Triodos Renewables invests mainly in small and medium-sized wind farms, hydroelectric schemes and emerging renewable energy technology companies in the UK. It owns and operates two wind farms, Caton Moor in Lancashire and Haverigg II in Cumbria, and two single turbines, Gulliver in Lowestoft, Suffolk, (recently out of action for a few months following lightning strikes) and Sigurd in the Orkney Islands. It also owns the Beochlich hydroelectric project in Argyll, Scotland, and it has a stake in Marine Current Turbines, a tidal energy company whose first commercial turbine will begin operating off the coast of Northern Ireland later this year, and is a partner in Connective Energy, which is developing ways to capture and re-use waste heat from industry.
I'm all for people investing in things in which they believe.
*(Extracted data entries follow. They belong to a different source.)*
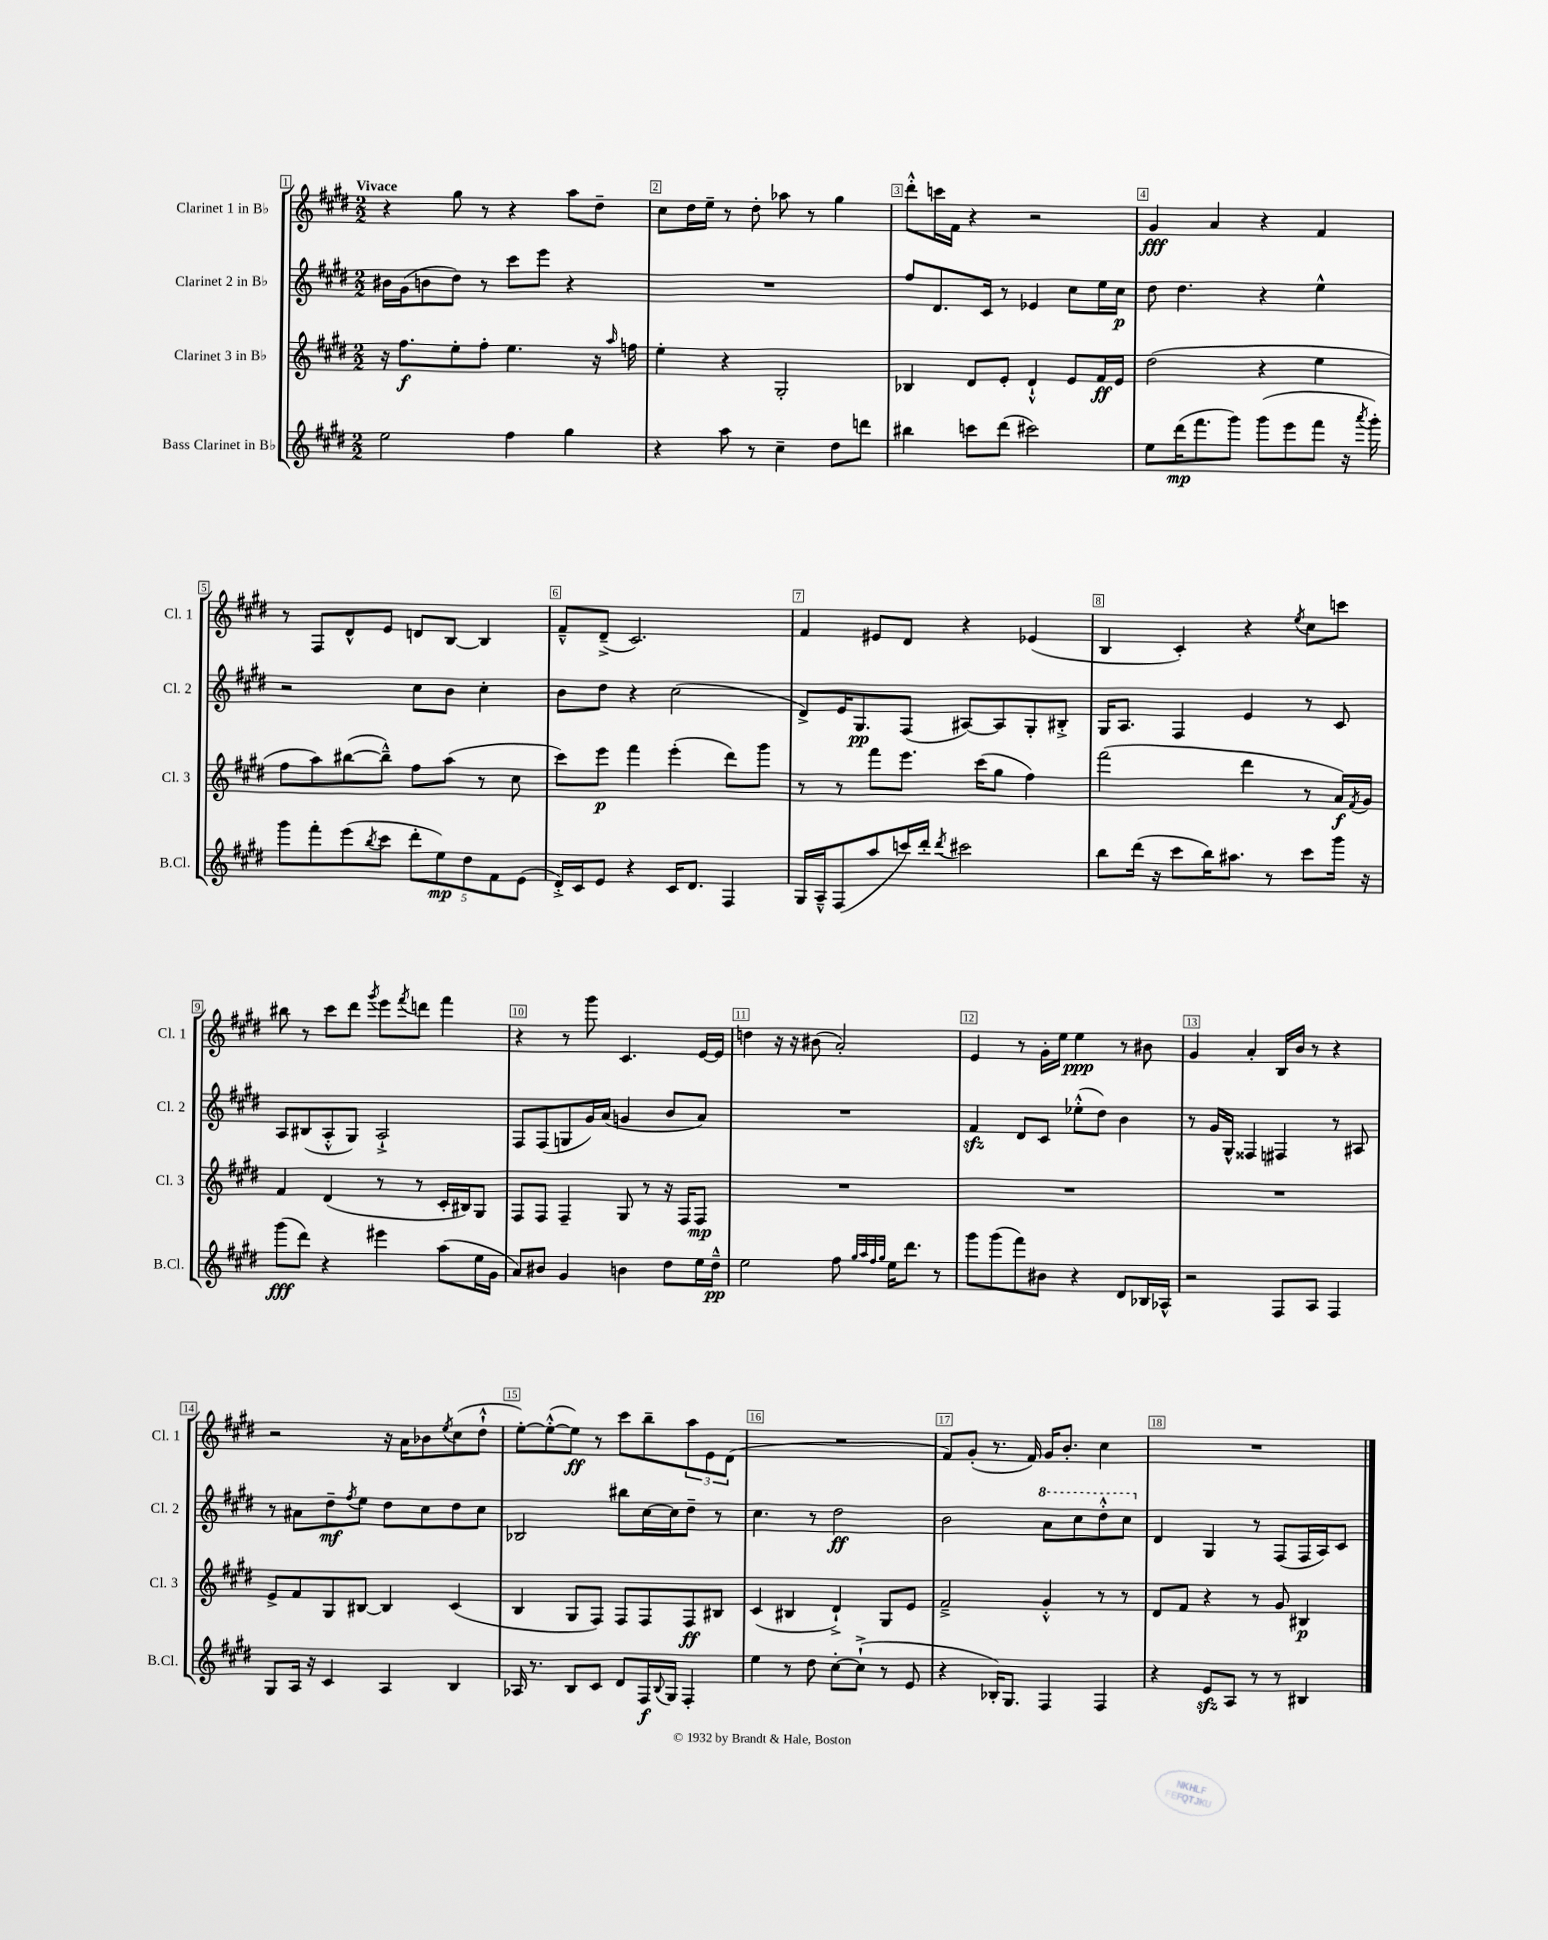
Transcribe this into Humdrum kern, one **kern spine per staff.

**kern	**dynam	**kern	**dynam	**kern	**dynam	**kern	**dynam
*part4	*part4	*part3	*part3	*part2	*part2	*part1	*part1
*staff4	*staff4	*staff3	*staff3	*staff2	*staff2	*staff1	*staff1
*I"Bass Clarinet in B♭	*	*I"Clarinet 3 in B♭	*	*I"Clarinet 2 in B♭	*	*I"Clarinet 1 in B♭	*
*I'B.Cl.	*	*I'Cl. 3	*	*I'Cl. 2	*	*I'Cl. 1	*
*clefG2	*	*clefG2	*	*clefG2	*	*clefG2	*
*k[f#c#g#d#]	*	*k[f#c#g#d#]	*	*k[f#c#g#d#]	*	*k[f#c#g#d#]	*
*M2/2	*	*M2/2	*	*M2/2	*	*M2/2	*
=1	=1	=1	=1	=1	=1	=1	=1
!	!	!	!	!	!	!LO:TX:a:B:t=Vivace	!
2ee\	.	16r	.	16b#X\LL	.	4r	.
.	.	8.ff#\L	f	(16g#\J	.	.	.
.	.	.	.	8bn\	.	.	.
.	.	8ee'\	.	8dd#\J)	.	8gg#\	.
.	.	8ff#'\J	.	8r	.	8r	.
4ff#\	.	4.ee\	.	8ccc#\L	.	4r	.
.	.	.	.	8eee\J	.	.	.
4gg#\	.	.	.	4r	.	8aa\L	.
.	.	16r	.	.	.	8dd#~\J	.
.	.	16qqaa/	.	.	.	.	.
.	.	16ffn\	.	.	.	.	.
=2	=2	=2	=2	=2	=2	=2	=2
4r	.	4ee'\	.	1r	.	8cc#\L	.
.	.	.	.	.	.	16dd#\L	.
.	.	.	.	.	.	16ee~\JJ	.
8aa\	.	4r	.	.	.	8r	.
8r	.	.	.	.	.	8dd#'\	.
4cc#~\	.	2G#'/	.	.	.	8aa-X\	.
.	.	.	.	.	.	8r	.
8dd#\L	.	.	.	.	.	4gg#\	.
8dddn\J	.	.	.	.	.	.	.
=3	=3	=3	=3	=3	=3	=3	=3
4bb#X\	.	4B-X/	.	8ff#/L	.	8ddd#'^^\L	.
.	.	.	.	8.d#/	.	16cccn\L	.
.	.	.	.	.	.	16f#\JJ	.
8cccn\L	.	8d#/L	.	.	.	4r	.
.	.	.	.	16c#/Jk	.	.	.
(8ddd#\J	.	8e'/J	.	8r	.	.	.
2ccc#X\)	.	4d#`^^/	.	4e-X/	.	2r	.
.	.	8e/L	.	8cc#\L	.	.	.
.	.	16f#/L	ff	16ee\L	.	.	.
.	.	16e/JJ	.	16cc#\JJ	p	.	.
=4	=4	=4	=4	=4	=4	=4	=4
8ee\L	.	(2dd#\	.	8dd#\	.	4g#/	fff
(16ddd#\K	mp	.	.	4.dd#\	.	.	.
8.fff#\	.	.	.	.	.	.	.
.	.	.	.	.	.	4a/	.
8ggg#\J)	.	.	.	.	.	.	.
(8ggg#\L	.	4r	.	4r	.	4r	.
8eee\	.	.	.	.	.	.	.
8fff#\J	.	4ee\	.	4ee^^\	.	4f#/	.
16r	.	.	.	.	.	.	.
8qaaa/	.	.	.	.	.	.	.
16ggg#'\)	.	.	.	.	.	.	.
!!LO:LB:g=z
=5	=5	=5	=5	=5	=5	=5	=5
8ggg#\L	.	8ff#\L	.	2r	.	8r	.
8fff#'\	.	8aa\)	.	.	.	8F#/L	.
(8eee\	.	([8bb#X\	.	.	.	8d#^^/	.
8qbb/	.	.	.	.	.	.	.
8ccc#\J	.	8bb#~^^\J])	.	.	.	8e/J	.
10ddd#'\L	.	8ff#\L	.	8cc#\L	.	8dn/L	.
10ee\)	mp	.	.	.	.	.	.
.	.	(8aa\J	.	8b\J	.	[8B/J	.
10dd#\	.	.	.	.	.	.	.
.	.	8r	.	4cc#'\	.	4B/]	.
10f#\	.	.	.	.	.	.	.
.	.	8cc#\	.	.	.	.	.
(10e\J	.	.	.	.	.	.	.
=6	=6	=6	=6	=6	=6	=6	=6
16d#'^/LL)	.	8ccc#\L)	.	8b\L	.	8f#~^^/L	.
16c#/J	.	.	.	.	.	.	.
8e/J	.	8eee\J	p	8dd#\J	.	(8d#~^/J	.
4r	.	4fff#\	.	4r	.	2.c#/)	.
16c#/KL	.	(4eee'\	.	(2cc#\	.	.	.
8.d#/J	.	.	.	.	.	.	.
4F#/	.	8ddd#\L)	.	.	.	.	.
.	.	8ggg#\J	.	.	.	.	.
=7	=7	=7	=7	=7	=7	=7	=7
16G#/LL	.	8r	.	8d#^/L)	.	4f#/	.
16A~^^/J	.	.	.	.	.	.	.
(8F#/	.	8r	.	16e/K	.	.	.
.	.	.	.	8.G#/	pp	.	.
8aa/	.	8fff#\L	.	.	.	8e#X/L	.
16cccn/L)	.	8.eee\J	.	(8F#/J	.	8d#/J	.
16ddd#'/JJ	.	.	.	.	.	.	.
8qddd#/	.	.	.	.	.	.	.
2ccc#X\	.	.	.	[8A#X/L)	.	4r	.
.	.	(16ccc#\KL	.	.	.	.	.
.	.	8gg#\J	.	8A#/]	.	.	.
.	.	4ff#\)	.	8G#'/	.	(4e-X/	.
.	.	.	.	8B#X'^/J	.	.	.
=8	=8	=8	=8	=8	=8	=8	=8
8bb\L	.	(2fff#\	.	16G#/KL	.	4B/	.
.	.	.	.	8.A/J	.	.	.
(16ddd#\Jk	.	.	.	.	.	.	.
16r	.	.	.	.	.	.	.
8ccc#\L	.	.	.	4F#/	.	4c#'/)	.
16bb\K)	.	.	.	.	.	.	.
8.aa#X\J	.	.	.	.	.	.	.
.	.	4ddd#\	.	4e/	.	4r	.
8r	.	.	.	.	.	.	.
.	.	.	.	.	.	8qee/	.
8ccc#\L	.	8r	.	8r	.	8cc#\L	.
16ggg#\Jk	.	16a/LL)	f	8c#/	.	8cccn\J	.
.	.	8qf#/	.	.	.	.	.
16r	.	16g#/JJ	.	.	.	.	.
!!LO:LB:g=z
=9	=9	=9	=9	=9	=9	=9	=9
(8ggg#\L	fff	4f#/	.	8A/L	.	8bb#X\	.
8ddd#\J)	.	.	.	(8B#X/	.	8r	.
4r	.	(4d#/	.	8A'^^/	.	8ccc#\L	.
.	.	.	.	8G#/J)	.	8ddd#\J	.
.	.	.	.	.	.	8qggg#/	.
4eee#X\	.	8r	.	2A`^/	.	8eee\L	.
.	.	.	.	.	.	8qfff#/	.
.	.	8r	.	.	.	8dddn\J	.
(8aa\L	.	16c#'/LL	.	.	.	4fff#\	.
.	.	16B#X/J)	.	.	.	.	.
16ee\L	.	8G#/J	.	.	.	.	.
16g#\JJ	.	.	.	.	.	.	.
=10	=10	=10	=10	=10	=10	=10	=10
8a/L)	.	8F#/L	.	8F#/L	.	4r	.
8b#X/J	.	8F#/J	.	(8F#/	.	.	.
4g#/	.	4F#~/	.	8Gn/	.	8r	.
.	.	.	.	16g#/L)	.	8ggg#\	.
.	.	.	.	(16a/JJ	.	.	.
4bn\	.	8G#/	.	4gn/	.	4.c#/	.
.	.	8r	.	.	.	.	.
8dd#\L	.	16r	.	8b/L	.	.	.
.	.	16F#/KL	.	.	.	.	.
16ee\L	.	8F#/J	mp	8a/J)	.	[16e/LL	.
16dd#~^^\JJ	pp	.	.	.	.	16e/JJ]	.
=11	=11	=11	=11	=11	=11	=11	=11
2ee\	.	1r	.	1r	.	4ddn\	.
.	.	.	.	.	.	16r	.
.	.	.	.	.	.	16r	.
.	.	.	.	.	.	(8b#X\	.
8ff#\	.	.	.	.	.	2a'/)	.
32qqgg#/LLL	.	.	.	.	.	.	.
32qqaa/	.	.	.	.	.	.	.
32qqff#/	.	.	.	.	.	.	.
32qqgg#/JJJ	.	.	.	.	.	.	.
16ee\KL	.	.	.	.	.	.	.
8.ddd#\J	.	.	.	.	.	.	.
8r	.	.	.	.	.	.	.
=12	=12	=12	=12	=12	=12	=12	=12
8ggg#\L	.	1r	.	4f#zz/	.	4e/	.
(8ggg#\	.	.	.	.	.	.	.
8fff#\)	.	.	.	8d#/L	.	8r	.
8b#X\J	.	.	.	8c#/J	.	16g#'\LL	.
.	.	.	.	.	.	16ee\JJ	.
4r	.	.	.	(8ee-X'^^\L	.	4ee\	ppp
.	.	.	.	8dd#\J)	.	.	.
8d#/L	.	.	.	4b\	.	8r	.
16B-X/L	.	.	.	.	.	8b#X\	.
16A-X^^/JJ	.	.	.	.	.	.	.
=13	=13	=13	=13	=13	=13	=13	=13
2r	.	1r	.	8r	.	4g#/	.
.	.	.	.	16g#/LL	.	.	.
.	.	.	.	16G#^^/JJ	.	.	.
.	.	.	.	4F##X/	.	4a'/	.
8F#/L	.	.	.	4F#X/	.	16B/LL	.
.	.	.	.	.	.	16b/JJ	.
8A/J	.	.	.	.	.	8r	.
4F#/	.	.	.	8r	.	4r	.
.	.	.	.	8A#X/	.	.	.
!!LO:LB:g=z
=14	=14	=14	=14	=14	=14	=14	=14
8G#/L	.	8e^/L	.	8r	.	2r	.
16A/Jk	.	8f#/	.	8a#X\L	.	.	.
16r	.	.	.	.	.	.	.
4c#/	.	8G#/	.	8dd#~\	mf	.	.
.	.	.	.	8qff#/	.	.	.
.	.	[8B#X/J	.	8ee\J	.	.	.
4A/	.	4B#/]	.	8dd#\L	.	16r	.
.	.	.	.	.	.	16a\KL	.
.	.	.	.	8cc#\	.	8b-X\	.
.	.	.	.	.	.	8qee/	.
4B/	.	(4c#/	.	8dd#\	.	(8cc#\	.
.	.	.	.	8cc#\J	.	8dd#`^^\J	.
=15	=15	=15	=15	=15	=15	=15	=15
16A-X/	.	4B/	.	2B-X/	.	[8ee'\L)	.
8.r	.	.	.	.	.	.	.
.	.	.	.	.	.	(8ee'^^\_	.
8B/L	.	8G#/L	.	.	.	8ee\J])	ff
8c#/J	.	8F#/J)	.	.	.	8r	.
8d#/L	.	8F#/L	.	8bb#X\L	.	8ccc#\L	.
16F#/L	f	8F#/	.	[16cc#\L	.	8bb~\	.
8qqB/	.	.	.	.	.	.	.
16G#/JJ	.	.	.	16cc#\J]	.	.	.
4F#'/	.	8F#/	ff	8dd#~\J	.	12aa\	.
.	.	.	.	.	.	12e\	.
.	.	8B#X/J	.	8r	.	.	.
.	.	.	.	.	.	(12d#\J	.
=16	=16	=16	=16	=16	=16	=16	=16
4ee\	.	(4c#/	.	4.cc#\	.	1r	.
8r	.	4B#X/	.	.	.	.	.
8dd#\	.	.	.	8r	.	.	.
[8cc#'\L	.	4d#`^/)	.	2dd#\	ff	.	.
(8cc#`^\J]	.	.	.	.	.	.	.
8r	.	8G#/L	.	.	.	.	.
8e/	.	8e/J	.	.	.	.	.
=17	=17	=17	=17	=17	=17	=17	=17
4r	.	2f#~^/	.	2b\	.	8f#/L)	.
.	.	.	.	.	.	(8g#'/J	.
16B-X'/KL)	.	.	.	.	.	8.r	.
8.G#/J	.	.	.	.	.	.	.
.	.	.	.	.	.	16f#/)	.
*	*	*	*	*8va	*	*	*
4F#/	.	4g#'^^/	.	8aa\L	.	16g#/KL	.
.	.	.	.	.	.	8.b'/J	.
.	.	.	.	8ccc#\	.	.	.
4F#/	.	8r	.	8ddd#'^^\	.	4cc#\	.
.	.	8r	.	8ccc#\J	.	.	.
=18	=18	=18	=18	=18	=18	=18	=18
*	*	*	*	*X8va	*	*	*
4r	.	8d#/L	.	4d#/	.	1r	.
.	.	8f#/J	.	.	.	.	.
8ezz/L	.	4r	.	4G#/	.	.	.
8A/J	.	.	.	.	.	.	.
8r	.	8r	.	8r	.	.	.
8r	.	8g#/	.	(8F#/L	.	.	.
4B#X/	.	4B#X/	p	16F#/L	.	.	.
.	.	.	.	16A/J)	.	.	.
.	.	.	.	8c#/J	.	.	.
==	==	==	==	==	==	==	==
*-	*-	*-	*-	*-	*-	*-	*-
The problem is that this is not really an investment in green energy so much as an investment in the chance to win a share of some government subsidies.
(Via The Graun)
There's a rather important article over at EU Referendum this morning. Richard North highlights a recent FAO report, which shows that changing diet in China and India has not affected their share of the global grain harvest. This puts the kaibosh on the argument that demand for meat production has sucked in huge quantities of grain. The change has in fact largely come from the USA, where production has been shifted massively over to biofuels.